Principles of Effective Materials Development

By Prof. B.A.Mey Reynolds Panton
e-mail  meymrlimon@gmail.com
According to Brian Tomlinson, who wrote Principles of Effective Materials Development, teachers base their lessons on intuitions about what "works" and use the same materials for different groups. They assume that if something works  for one group it should work for the others. Tomlinson stated that materials should not be randon recreations from repertoire nor crafty clones of previously successful materials.

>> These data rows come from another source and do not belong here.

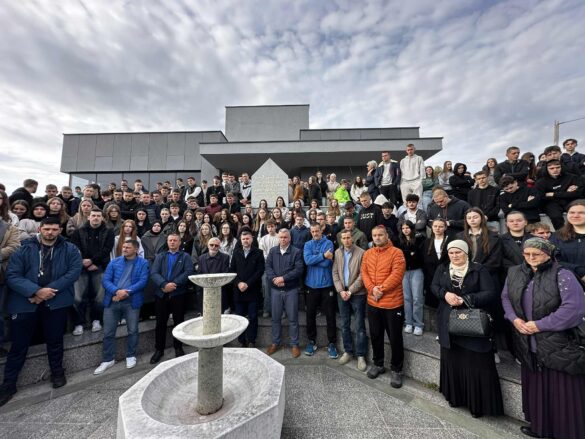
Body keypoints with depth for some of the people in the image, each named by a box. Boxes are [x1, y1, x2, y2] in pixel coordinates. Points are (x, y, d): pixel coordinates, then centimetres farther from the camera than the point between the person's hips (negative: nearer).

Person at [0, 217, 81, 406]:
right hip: (25, 302, 0)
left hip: (56, 302, 0)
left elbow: (74, 271, -10)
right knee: (19, 344, 11)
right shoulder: (24, 249, -1)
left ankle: (57, 372, 35)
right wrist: (36, 291, -20)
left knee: (55, 340, 15)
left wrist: (50, 289, -18)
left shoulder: (70, 249, -1)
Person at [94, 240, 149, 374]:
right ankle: (108, 359, 28)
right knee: (108, 332, 10)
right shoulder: (114, 262, 7)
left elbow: (143, 281, -10)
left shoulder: (143, 263, -1)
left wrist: (127, 292, -20)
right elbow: (105, 280, -2)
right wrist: (117, 291, -19)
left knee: (132, 330, 9)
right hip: (112, 301, 3)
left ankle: (131, 356, 30)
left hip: (132, 301, -2)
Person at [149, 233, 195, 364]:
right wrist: (164, 284, -19)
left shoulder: (185, 256, 5)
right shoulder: (160, 256, 12)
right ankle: (159, 349, 25)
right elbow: (154, 273, -2)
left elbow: (188, 272, -10)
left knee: (178, 322, 8)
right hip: (161, 294, 2)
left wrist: (174, 284, -19)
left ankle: (178, 348, 25)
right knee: (160, 323, 9)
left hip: (178, 294, -2)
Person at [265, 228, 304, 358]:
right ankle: (275, 342, 30)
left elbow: (299, 269, -13)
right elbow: (268, 267, -1)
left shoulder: (296, 252, -4)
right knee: (275, 318, 13)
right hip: (275, 289, 3)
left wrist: (283, 278, -17)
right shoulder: (272, 251, 7)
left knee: (293, 318, 6)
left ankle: (294, 344, 22)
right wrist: (274, 279, -16)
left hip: (291, 290, -3)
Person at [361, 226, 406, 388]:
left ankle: (396, 369, 28)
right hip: (372, 303, 5)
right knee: (375, 335, 18)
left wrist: (381, 289, -19)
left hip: (393, 303, -4)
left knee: (395, 338, 9)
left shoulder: (396, 253, -10)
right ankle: (378, 364, 37)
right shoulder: (367, 254, 6)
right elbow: (364, 273, 1)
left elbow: (396, 275, -18)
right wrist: (372, 289, -14)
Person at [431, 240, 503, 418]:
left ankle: (477, 404, 21)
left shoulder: (479, 270, -4)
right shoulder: (442, 269, 8)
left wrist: (465, 299, -21)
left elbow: (490, 294, -11)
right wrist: (445, 294, -18)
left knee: (475, 364, 4)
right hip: (448, 324, 3)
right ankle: (454, 396, 31)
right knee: (452, 361, 14)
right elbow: (434, 287, 2)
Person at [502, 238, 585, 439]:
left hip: (558, 345, -5)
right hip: (529, 345, 5)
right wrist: (514, 319, -5)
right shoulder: (514, 273, 3)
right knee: (535, 387, 18)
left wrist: (540, 325, -17)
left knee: (561, 392, 6)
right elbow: (506, 297, 10)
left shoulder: (562, 275, -12)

Instead they should be coherent and principled applications of: theories of language acquisition and development, principles of teaching, our current knowledge of how the target language is actually used, and the results of systematic observation and evaluation of materials in use.
Tomlinson said that English Language Teaching materials should stimulate interaction, material should expose learners to language in authentic use, help learners to pay attention to features of authentic input, provide the learners with opportunities to use the targe language to achieve communicative purposes,provide opportunities fo outcome feedback, achieve impact, stimulate intellectual, aesthetic, and emotional involvement.
I agree with Tomlinson because teachers base their classes on experiences and intuition, if something works in one group, they take it to another one, and so on, taking for granted that it will works. It is important to remember we are not following a recipe, people have different learning styles so they can not assume that a specific material will work for everyone.
Teachers should be creative, starting from simple things for example writing sentences or questions on their own when designing a test instead of copying them from a book. This will help us grow not only as teachers but as learners, since we learn day by day.